On Detecting Errors in Dependency Treebanks

Adriane Boyd, Markus Dickinson, and Detmar Meurers

Research on Language and Computation. 6(2).

Dependency relations between words are increasingly recognized as an important level of linguistic representation that is close to the data and at the same time to the semantic functor-argument structure as a target of syntactic analysis and processing. Correspondingly, dependency structures play an important role in parser evaluation and for the training and evaluation of tools based on dependency treebanks. Gold standard dependency treebanks have been created for some languages, most notably Czech, and annotation efforts for other languages are under way. At the same time, general techniques for detecting errors in dependency annotation have not yet been developed.

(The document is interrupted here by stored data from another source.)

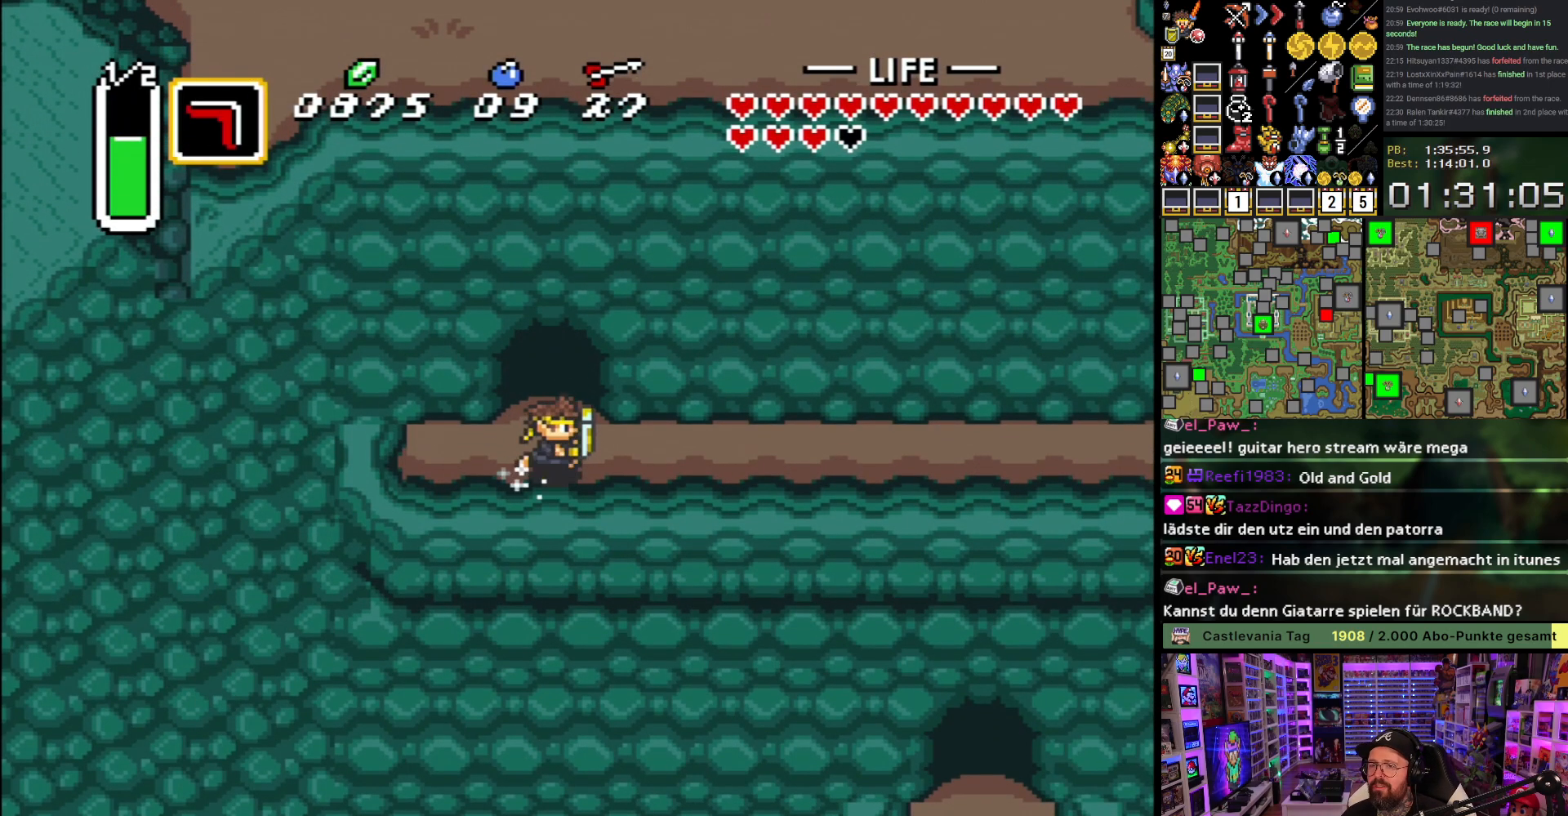
{"buttons": ["A", "L1"], "events": [[67, "L1", "up"], [133, "L1", "down"], [200, "L1", "up"], [417, "L1", "down"]]}
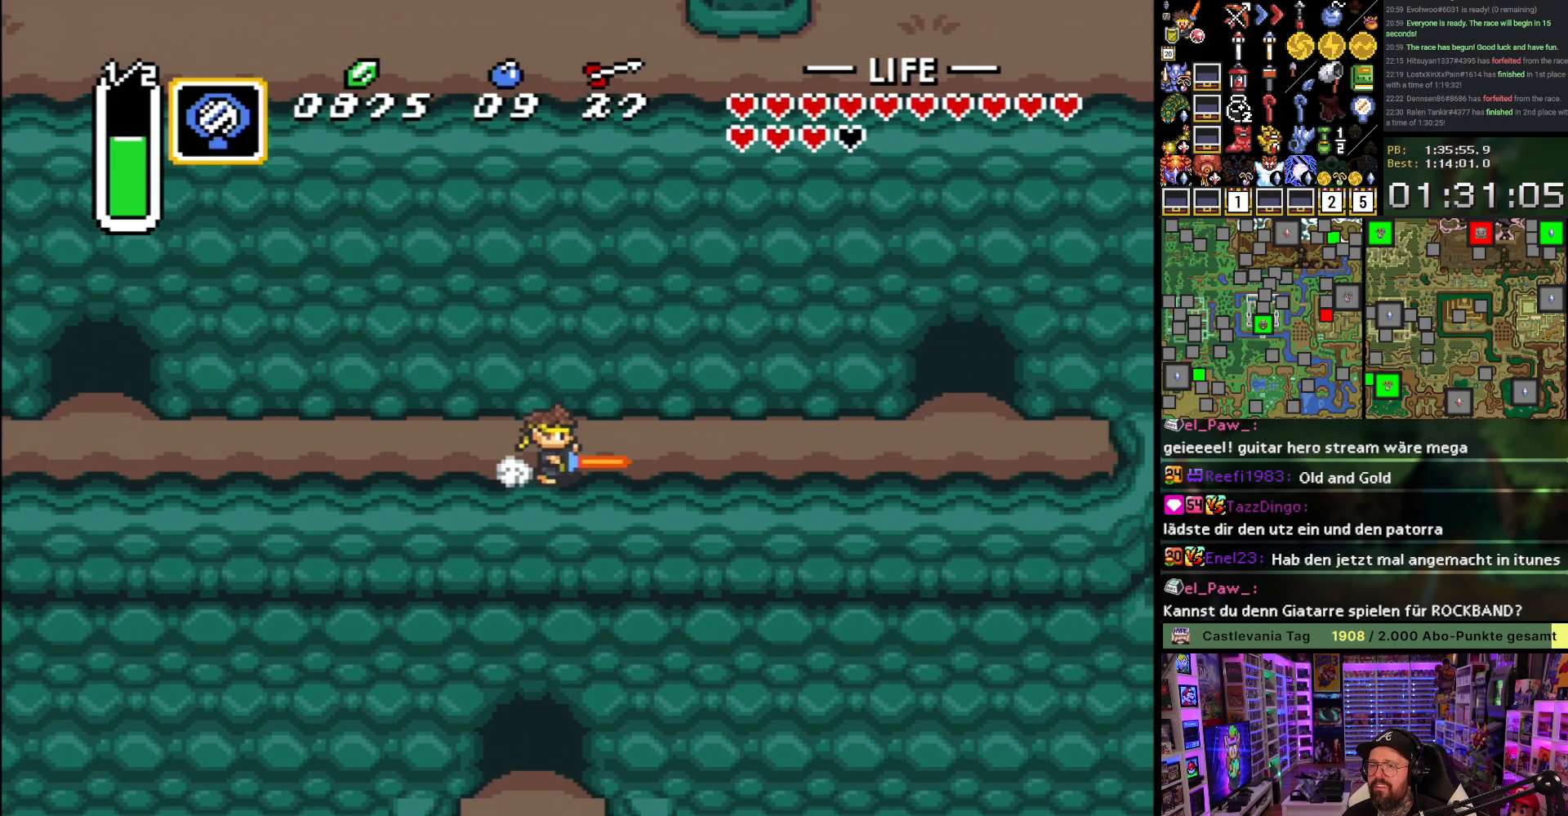
{"buttons": ["DPAD_LEFT"], "events": [[33, "L1", "up"], [433, "A", "up"], [483, "DPAD_LEFT", "down"]]}
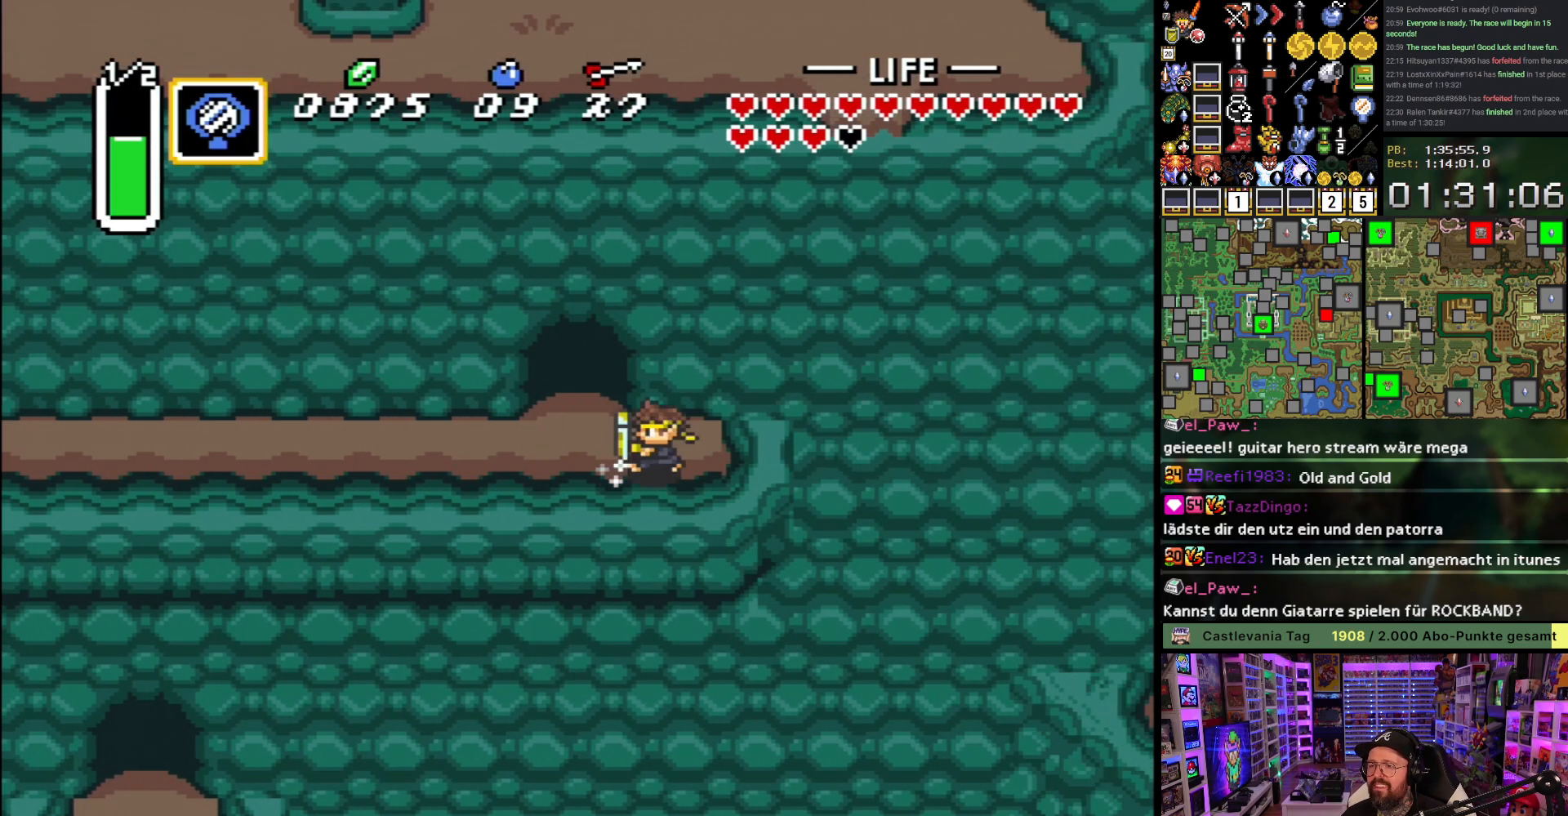
{"buttons": [], "events": [[17, "DPAD_LEFT", "up"], [17, "Y", "down"], [133, "Y", "up"]]}
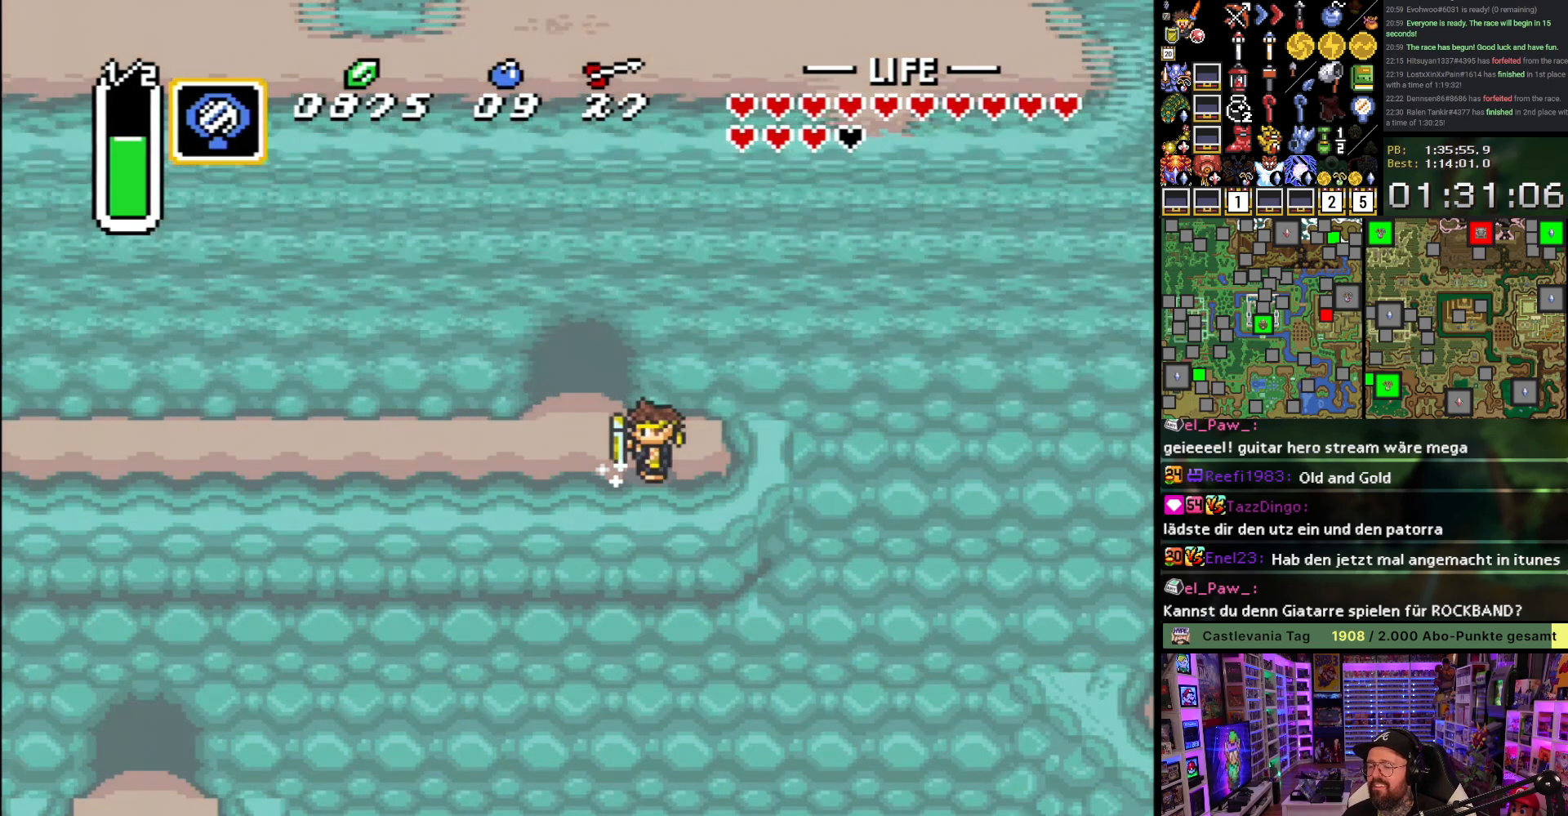
{"buttons": [], "events": []}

We address this gap by exploring how a technique proposed for detecting errors in constituency-based syntactic annotation can be adapted to systematically detect errors in dependency annotation. Building on an analysis of key properties and differences between constituency and dependency annotation, we discuss results for dependency treebanks for Swedish, Czech, and German. Complementing the focus on detecting errors in dependency treebanks to improve these gold standard resources, the discussion of dependency error detection for different languages and annotation schemes also raises questions of standardization for some aspects of dependency annotation, in particular regarding the locality of annotation, the assumption of a single head for each dependency relation, and phenomena such as coordination.